Существуют две версии истории встречи Паваротти с Тибором Рудасом. Они похожи со всех точек зрения — за исключением описания реакции Бреслина. Рудас, мальчиком певший партии сопрано в Венгерской государственной опере, лишился источника существования после ломки голоса и вместе с братом-близнецом создал танцевально-акробатический дуэт. В 1948 году, когда к власти в Венгрии пришли коммунисты, Рудас не вернулся с гастролей по Австралии. Он женился, основал школу танцев и начал заниматься организацией гастролей молодежных групп по Азии. Затем его деятельность распространилась на Америку, он устраивал выступления танцоров в казино Лас-Вегаса и Атлантик-Сити. Доходы росли, но вкус оставался на низком уровне, и Рудаса терзали угрызения артистической совести. Он привез в Лас-Вегас Нью-Йоркский филармонический оркестр с Зубином Метой. Дирижер рассказал ему о потрясающем теноре, способном сделать аншлаг в любом зале. По словам Паваротти, Рудас ходил к Бреслину, чтобы пригласить тенора в свои программы. Его раз за разом вышвыривали за дверь, пока он не произнес слова «сто тысяч долларов» — и тогда Бреслин усадил его, чтобы поговорить начистоту. «Не забывайте, что в 1981 году, — рассказывал Паваротти, — сто тысяч долларов были огромной суммой за одно выступление классического артиста»[691]

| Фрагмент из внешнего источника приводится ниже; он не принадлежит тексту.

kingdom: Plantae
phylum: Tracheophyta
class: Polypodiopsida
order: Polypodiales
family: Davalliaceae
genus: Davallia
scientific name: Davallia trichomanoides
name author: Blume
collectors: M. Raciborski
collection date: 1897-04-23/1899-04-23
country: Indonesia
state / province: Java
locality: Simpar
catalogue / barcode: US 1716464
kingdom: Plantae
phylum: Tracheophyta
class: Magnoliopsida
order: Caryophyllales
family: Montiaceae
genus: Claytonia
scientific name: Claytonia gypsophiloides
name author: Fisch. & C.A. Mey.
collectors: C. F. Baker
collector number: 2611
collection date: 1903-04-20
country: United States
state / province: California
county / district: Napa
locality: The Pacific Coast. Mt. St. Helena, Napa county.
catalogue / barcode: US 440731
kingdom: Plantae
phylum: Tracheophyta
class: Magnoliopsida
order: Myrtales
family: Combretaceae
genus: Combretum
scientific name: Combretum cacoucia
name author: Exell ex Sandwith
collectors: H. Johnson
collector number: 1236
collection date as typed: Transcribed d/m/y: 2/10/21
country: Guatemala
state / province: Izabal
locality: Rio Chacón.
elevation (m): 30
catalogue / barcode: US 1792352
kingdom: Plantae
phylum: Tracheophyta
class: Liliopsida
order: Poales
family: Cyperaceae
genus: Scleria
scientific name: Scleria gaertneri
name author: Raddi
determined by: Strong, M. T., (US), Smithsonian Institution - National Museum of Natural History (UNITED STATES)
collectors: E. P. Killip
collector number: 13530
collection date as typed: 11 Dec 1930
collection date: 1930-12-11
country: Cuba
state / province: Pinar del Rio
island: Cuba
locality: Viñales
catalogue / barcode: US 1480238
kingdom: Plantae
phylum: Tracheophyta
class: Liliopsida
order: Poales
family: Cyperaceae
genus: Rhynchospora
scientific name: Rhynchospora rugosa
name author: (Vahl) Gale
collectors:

.Из рассказов Рудаса друзьям следует, будто он преследовал Паваротти даже в Италии и убедил его, что он должен принудить своего несговорчивого агента к переговорам. Потом Рудас пришел в офис Бреслина и отказался уйти, пока они не договорились об одном концерте, ибо больше ни на что Бреслин не соглашался. Расхождений между двумя версиями немного, но обе они свидетельствуют о непримиримых возражениях Бреслина против всего, чего хотел и на чем настаивал Рудас. Галантный Рудас всегда носил темные костюмы, серые галстуки и очки без оправы. Может быть, он и заключал сделки с сомнительными личностями в мире игорных домов, но при этом так и оставался похожим на врача-пенсионера, а его акцент согревал слух, как гуляш согревает язык. Бреслин, ругавшийся как грузчик и чувствовавший себя неуютно в воротничках и галстуках, проигрывал в сравнении с ним — и знал это. «С появлением Тибора мы перенеслись в мир вертолетов, телохранителей и всего прочего в стиле Андре Агасси. Тут не было места для Герберта Бреслина», — сказал один из его помощников.